The citizenship program allows purchases of property worth US$400,000 to apply for a St. Kitts & Nevis passport. Holders are permitted visa-free travel to more than 90 countries. Foreign nationals can also buy citizenship with a US$250,000 donation to the country’s Sugar Industry Diversification Foundation.
Last month, St. Kitts & Nevis launched the Hurricane Relief Fund under which a family of four can be granted citizenship for US$150,000. This model is in place until the end of March 2018.
“This plan emerged after we suffered significant damage during Hurricane Irma in September,” said Harris. “Four schools, the fisheries complex and our police training school were badly hit resulting in millions of dollars’ worth of damages. While other countries were more badly affected than us, we thought it would be best to come up with something creative instead of depending on donations. We wanted to show we could help ourselves in a unique way using the Citizenship by Investment program…We have the platinum brand when it comes to this program. What we have in terms of experience, knowledge and quality of life in St. Kitts & Nevis cannot be duplicated anywhere else.”
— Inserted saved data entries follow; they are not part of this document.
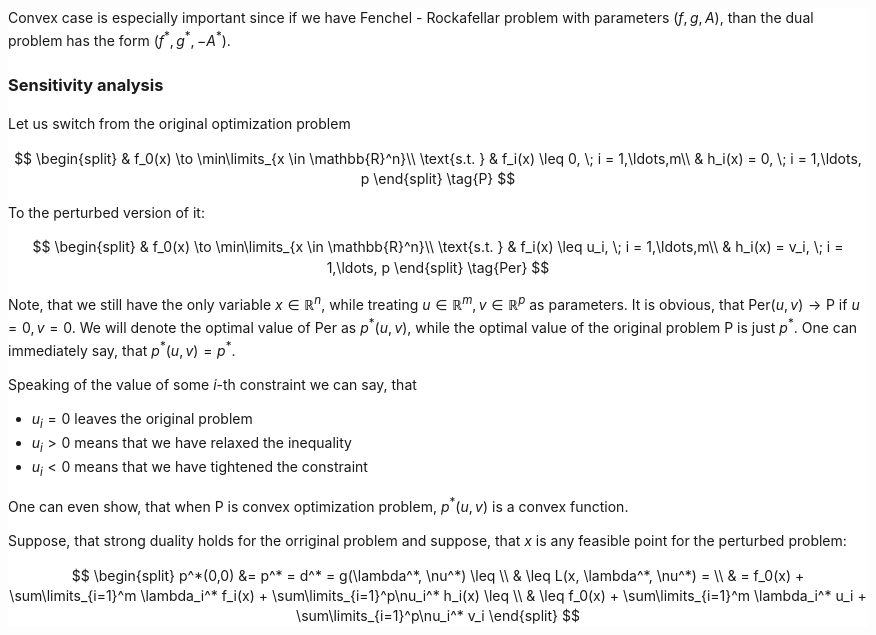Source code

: > </div>

Convex case is especially important since if we have Fenchel -
Rockafellar problem with parameters $(f, g, A)$, than the dual problem
has the form $(f^*, g^*, -A^*)$.

### Sensitivity analysis

Let us switch from the original optimization problem

$$
\begin{split}
& f_0(x) \to \min\limits_{x \in \mathbb{R}^n}\\
\text{s.t. } & f_i(x) \leq 0, \; i = 1,\ldots,m\\
& h_i(x) = 0, \; i = 1,\ldots, p
\end{split}
\tag{P}
$$

To the perturbed version of it:

$$
\begin{split}
& f_0(x) \to \min\limits_{x \in \mathbb{R}^n}\\
\text{s.t. } & f_i(x) \leq u_i, \; i = 1,\ldots,m\\
& h_i(x) = v_i, \; i = 1,\ldots, p
\end{split}
\tag{Per}
$$

Note, that we still have the only variable $x \in \mathbb{R}^n$, while
treating $u \in \mathbb{R}^m, v \in \mathbb{R}^p$ as parameters. It is
obvious, that $\text{Per}(u,v) \to \text{P}$ if $u = 0, v = 0$. We will
denote the optimal value of $\text{Per}$ as $p^*(u, v)$, while the
optimal value of the original problem $\text{P}$ is just $p^*$. One can
immediately say, that $p^*(u, v) = p^*$.

Speaking of the value of some $i$-th constraint we can say, that

- $u_i = 0$ leaves the original problem
- $u_i > 0$ means that we have relaxed the inequality
- $u_i < 0$ means that we have tightened the constraint

One can even show, that when $\text{P}$ is convex optimization problem,
$p^*(u,v)$ is a convex function.

Suppose, that strong duality holds for the orriginal problem and
suppose, that $x$ is any feasible point for the perturbed problem:

$$
\begin{split}
p^*(0,0) &= p^* = d^* = g(\lambda^*, \nu^*) \leq \\
& \leq L(x, \lambda^*, \nu^*) = \\
& = f_0(x) + \sum\limits_{i=1}^m \lambda_i^* f_i(x) + \sum\limits_{i=1}^p\nu_i^* h_i(x) \leq \\
& \leq f_0(x) + \sum\limits_{i=1}^m \lambda_i^* u_i + \sum\limits_{i=1}^p\nu_i^* v_i 
\end{split}
$$
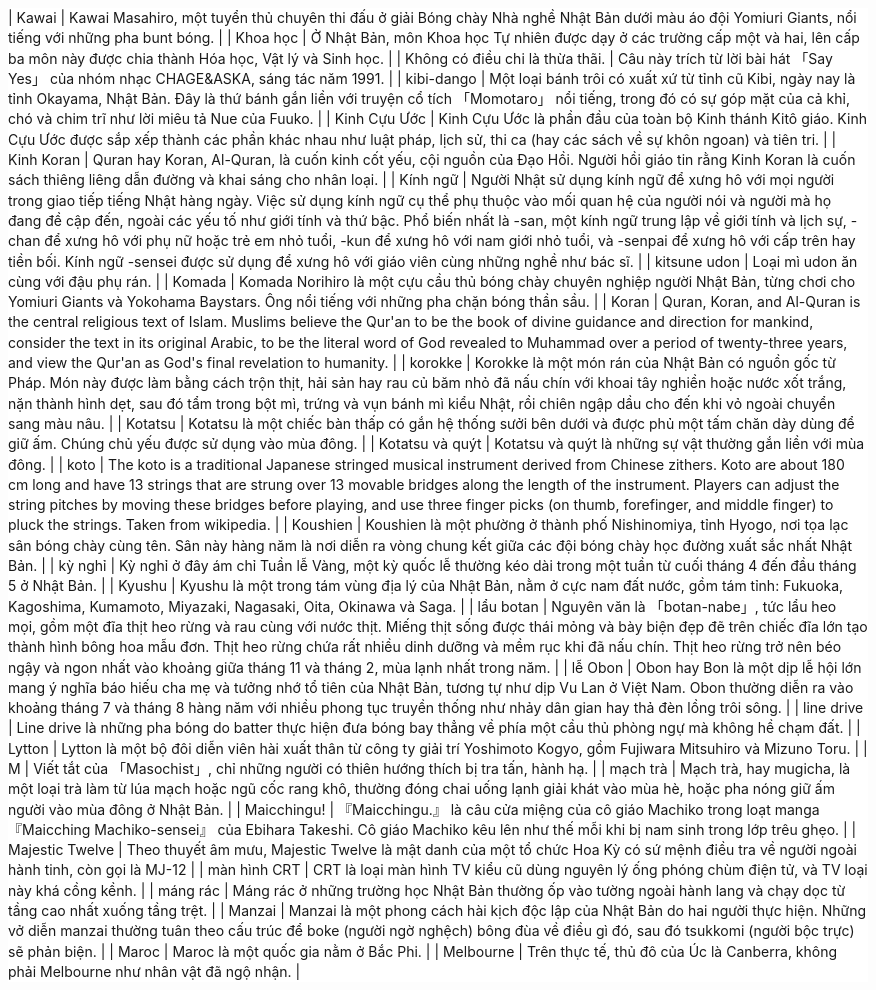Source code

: | Kawai | Kawai Masahiro, một tuyển thủ chuyên thi đấu ở giải Bóng chày Nhà nghề Nhật Bản dưới màu áo đội Yomiuri Giants, nổi tiếng với những pha bunt bóng. |
| Khoa học | Ở Nhật Bản, môn Khoa học Tự nhiên được dạy ở các trường cấp một và hai, lên cấp ba môn này được chia thành Hóa học, Vật lý và Sinh học. |
| Không có điều chi là thừa thãi. | Câu này trích từ lời bài hát 「Say Yes」 của nhóm nhạc CHAGE&ASKA, sáng tác năm 1991. |
| kibi-dango | Một loại bánh trôi có xuất xứ từ tỉnh cũ Kibi, ngày nay là tỉnh Okayama, Nhật Bản. Đây là thứ bánh gắn liền với truyện cổ tích 「Momotaro」 nổi tiếng, trong đó có sự góp mặt của cả khỉ, chó và chim trĩ như lời miêu tả Nue của Fuuko. |
| Kinh Cựu Ước | Kinh Cựu Ước là phần đầu của toàn bộ Kinh thánh Kitô giáo. Kinh Cựu Ước được sắp xếp thành các phần khác nhau như luật pháp, lịch sử, thi ca (hay các sách về sự khôn ngoan) và tiên tri. |
| Kinh Koran | Quran hay Koran, Al-Quran, là cuốn kinh cốt yếu, cội nguồn của Đạo Hồi. Người hồi giáo tin rằng Kinh Koran là cuốn sách thiêng liêng dẫn đường và khai sáng cho nhân loại. |
| Kính ngữ | Người Nhật sử dụng kính ngữ để xưng hô với mọi người trong giao tiếp tiếng Nhật hàng ngày. Việc sử dụng kính ngữ cụ thể phụ thuộc vào mối quan hệ của người nói và người mà họ đang đề cập đến, ngoài các yếu tố như giới tính và thứ bậc. Phổ biến nhất là -san, một kính ngữ trung lập về giới tính và lịch sự, -chan để xưng hô với phụ nữ hoặc trẻ em nhỏ tuổi, -kun để xưng hô với nam giới nhỏ tuổi, và -senpai để xưng hô với cấp trên hay tiền bối. Kính ngữ -sensei được sử dụng để xưng hô với giáo viên cùng những nghề như bác sĩ. |
| kitsune udon | Loại mì udon ăn cùng với đậu phụ rán. |
| Komada | Komada Norihiro là một cựu cầu thủ bóng chày chuyên nghiệp người Nhật Bản, từng chơi cho Yomiuri Giants và Yokohama Baystars. Ông nổi tiếng với những pha chặn bóng thần sầu. |
| Koran | Quran, Koran, and Al-Quran is the central religious text of Islam. Muslims believe the Qur'an to be the book of divine guidance and direction for mankind, consider the text in its original Arabic, to be the literal word of God revealed to Muhammad over a period of twenty-three years, and view the Qur'an as God's final revelation to humanity. |
| korokke | Korokke là một món rán của Nhật Bản có nguồn gốc từ Pháp. Món này được làm bằng cách trộn thịt, hải sản hay rau củ băm nhỏ đã nấu chín với khoai tây nghiền hoặc nước xốt trắng, nặn thành hình dẹt, sau đó tẩm trong bột mì, trứng và vụn bánh mì kiểu Nhật, rồi chiên ngập dầu cho đến khi vỏ ngoài chuyển sang màu nâu. |
| Kotatsu | Kotatsu là một chiếc bàn thấp có gắn hệ thống sưởi bên dưới và được phủ một tấm chăn dày dùng để giữ ấm. Chúng chủ yếu được sử dụng vào mùa đông. |
| Kotatsu và quýt | Kotatsu và quýt là những sự vật thường gắn liền với mùa đông. |
| koto | The koto is a traditional Japanese stringed musical instrument derived from Chinese zithers. Koto are about 180 cm long and have 13 strings that are strung over 13 movable bridges along the length of the instrument. Players can adjust the string pitches by moving these bridges before playing, and use three finger picks (on thumb, forefinger, and middle finger) to pluck the strings. Taken from wikipedia. |
| Koushien | Koushien là một phường ở thành phố Nishinomiya, tỉnh Hyogo, nơi tọa lạc sân bóng chày cùng tên. Sân này hàng năm là nơi diễn ra vòng chung kết giữa các đội bóng chày học đường xuất sắc nhất Nhật Bản. |
| kỳ nghỉ | Kỳ nghỉ ở đây ám chỉ Tuần lễ Vàng, một kỳ quốc lễ thường kéo dài trong một tuần từ cuối tháng 4 đến đầu tháng 5 ở Nhật Bản. |
| Kyushu | Kyushu là một trong tám vùng địa lý của Nhật Bản, nằm ở cực nam đất nước, gồm tám tỉnh: Fukuoka, Kagoshima, Kumamoto, Miyazaki, Nagasaki, Oita, Okinawa và Saga. |
| lẩu botan | Nguyên văn là 「botan-nabe」, tức lẩu heo mọi, gồm một đĩa thịt heo rừng và rau cùng với nước thịt. Miếng thịt sống được thái mỏng và bày biện đẹp đẽ trên chiếc đĩa lớn tạo thành hình bông hoa mẫu đơn. Thịt heo rừng chứa rất nhiều dinh dưỡng và mềm rục khi đã nấu chín. Thịt heo rừng trở nên béo ngậy và ngon nhất vào khoảng giữa tháng 11 và tháng 2, mùa lạnh nhất trong năm. |
| lễ Obon | Obon hay Bon là một dịp lễ hội lớn mang ý nghĩa báo hiếu cha mẹ và tưởng nhớ tổ tiên của Nhật Bản, tương tự như dịp Vu Lan ở Việt Nam. Obon thường diễn ra vào khoảng tháng 7 và tháng 8 hàng năm với nhiều phong tục truyền thống như nhảy dân gian hay thả đèn lồng trôi sông. |
| line drive | Line drive là những pha bóng do batter thực hiện đưa bóng bay thẳng về phía một cầu thủ phòng ngự mà không hề chạm đất. |
| Lytton | Lytton là một bộ đôi diễn viên hài xuất thân từ công ty giải trí Yoshimoto Kogyo, gồm Fujiwara Mitsuhiro và Mizuno Toru. |
| M | Viết tắt của 「Masochist」, chỉ những người có thiên hướng thích bị tra tấn, hành hạ. |
| mạch trà | Mạch trà, hay mugicha, là một loại trà làm từ lúa mạch hoặc ngũ cốc rang khô, thường đóng chai uống lạnh giải khát vào mùa hè, hoặc pha nóng giữ ấm người vào mùa đông ở Nhật Bản. |
| Maicchingu! | 『Maicchingu.』 là câu cửa miệng của cô giáo Machiko trong loạt manga 『Maicching Machiko-sensei』 của Ebihara Takeshi. Cô giáo Machiko kêu lên như thế mỗi khi bị nam sinh trong lớp trêu ghẹo. |
| Majestic Twelve | Theo thuyết âm mưu, Majestic Twelve là mật danh của một tổ chức Hoa Kỳ có sứ mệnh điều tra về người ngoài hành tinh, còn gọi là MJ-12 |
| màn hình CRT | CRT là loại màn hình TV kiểu cũ dùng nguyên lý ống phóng chùm điện tử, và TV loại này khá cồng kềnh. |
| máng rác | Máng rác ở những trường học Nhật Bản thường ốp vào tường ngoài hành lang và chạy dọc từ tầng cao nhất xuống tầng trệt. |
| Manzai | Manzai là một phong cách hài kịch độc lập của Nhật Bản do hai người thực hiện. Những vở diễn manzai thường tuân theo cấu trúc để boke (người ngờ nghệch) bông đùa về điều gì đó, sau đó tsukkomi (người bộc trực) sẽ phản biện. |
| Maroc | Maroc là một quốc gia nằm ở Bắc Phi. |
| Melbourne | Trên thực tế, thủ đô của Úc là Canberra, không phải Melbourne như nhân vật đã ngộ nhận. |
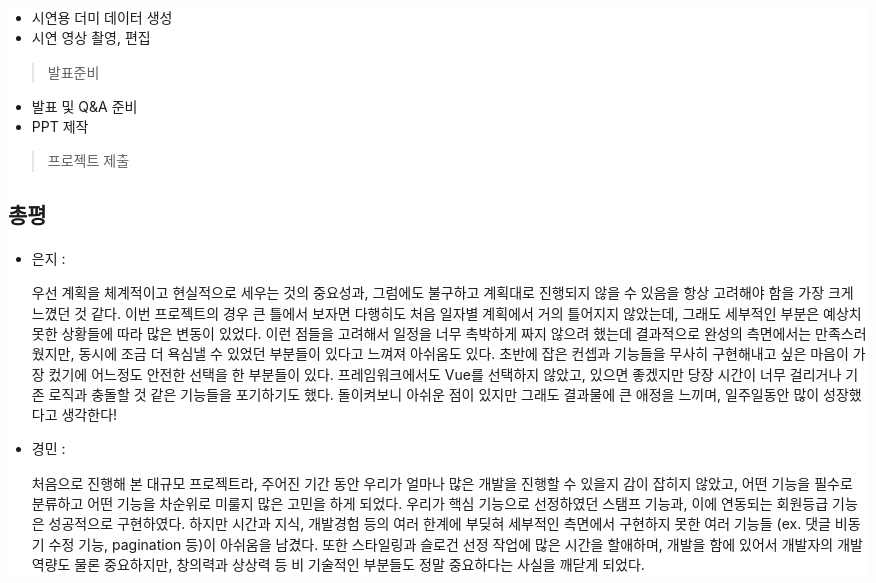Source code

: - 시연용 더미 데이터 생성
- 시연 영상 촬영, 편집

> 발표준비

- 발표 및 Q&A 준비
- PPT 제작

> 프로젝트 제출

## 총평

- 은지 : 

  우선 계획을 체계적이고 현실적으로 세우는 것의 중요성과, 그럼에도 불구하고 계획대로 진행되지 않을 수 있음을 항상 고려해야 함을 가장 크게 느꼈던 것 같다. 이번 프로젝트의 경우 큰 틀에서 보자면 다행히도 처음 일자별 계획에서 거의 틀어지지 않았는데, 그래도 세부적인 부분은 예상치 못한 상황들에 따라 많은 변동이 있었다. 이런 점들을 고려해서 일정을 너무 촉박하게 짜지 않으려 했는데 결과적으로 완성의 측면에서는 만족스러웠지만, 동시에 조금 더 욕심낼 수 있었던 부분들이 있다고 느껴져 아쉬움도 있다. 초반에 잡은 컨셉과 기능들을 무사히 구현해내고 싶은 마음이 가장 컸기에 어느정도 안전한 선택을 한 부분들이 있다. 프레임워크에서도 Vue를 선택하지 않았고, 있으면 좋겠지만 당장 시간이 너무 걸리거나 기존 로직과 충돌할 것 같은 기능들을 포기하기도 했다. 돌이켜보니 아쉬운 점이 있지만 그래도 결과물에 큰 애정을 느끼며, 일주일동안 많이 성장했다고 생각한다!

- 경민 : 

  처음으로 진행해 본 대규모 프로젝트라, 주어진 기간 동안 우리가 얼마나 많은 개발을 진행할 수 있을지 감이 잡히지 않았고, 어떤 기능을 필수로 분류하고 어떤 기능을 차순위로 미룰지 많은 고민을 하게 되었다. 우리가 핵심 기능으로 선정하였던 스탬프 기능과, 이에 연동되는 회원등급 기능은 성공적으로 구현하였다. 하지만 시간과 지식, 개발경험 등의 여러 한계에 부딪혀 세부적인 측면에서 구현하지 못한 여러 기능들 (ex. 댓글 비동기 수정 기능, pagination 등)이 아쉬움을 남겼다. 또한 스타일링과 슬로건 선정 작업에 많은 시간을 할애하며, 개발을 함에 있어서 개발자의 개발 역량도 물론 중요하지만, 창의력과 상상력 등 비 기술적인 부분들도 정말 중요하다는 사실을 깨닫게 되었다.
The Park Hyatt Hotel which opens on November 17 and the first phase of Ramada Hotel to be launched next year are being built through the program.
As devastating natural phenomena continue to intensify globally, increasing infrastructure’s resilience to climate change impact has become a high priority in view of protecting the economy and its future growth.
At the Toronto Global Forum, Harris was on a panel that looked at the main factors to consider in planning and discussed building climate-resilient infrastructure networks to protect against the severities of climate change, key measures that should be taken when implementing climate change policies and how can public and private stakeholders work together to manage associated risks and finance their implications.
While in Toronto last month, former Guyana President Bharrat Jagdeo said Caribbean governments are sleepwalking when it comes to addressing the impact of climate variability and formulating a response to managing and adapting to climate change.
Harris disagrees with Jagdeo.
“The former president is entitled to his views, but I would think he understands better than most the constraints of governments in advancing new agendas,” said Harris who is CARICOM’s lead spokesman on human resources, health and HIV matters. “Every new policy requires time for implementation. I believe we are doing what is needed to be done subsequent to us signing on to the Paris Accord. There have been several meetings to advance the agenda of the regional response to issues of climate change and the greening our economy.”
Before coming to Toronto for the forum, Harris met with Canada’s Citizenship & Immigration minister Ahmed Hussen and other government officials in Ottawa.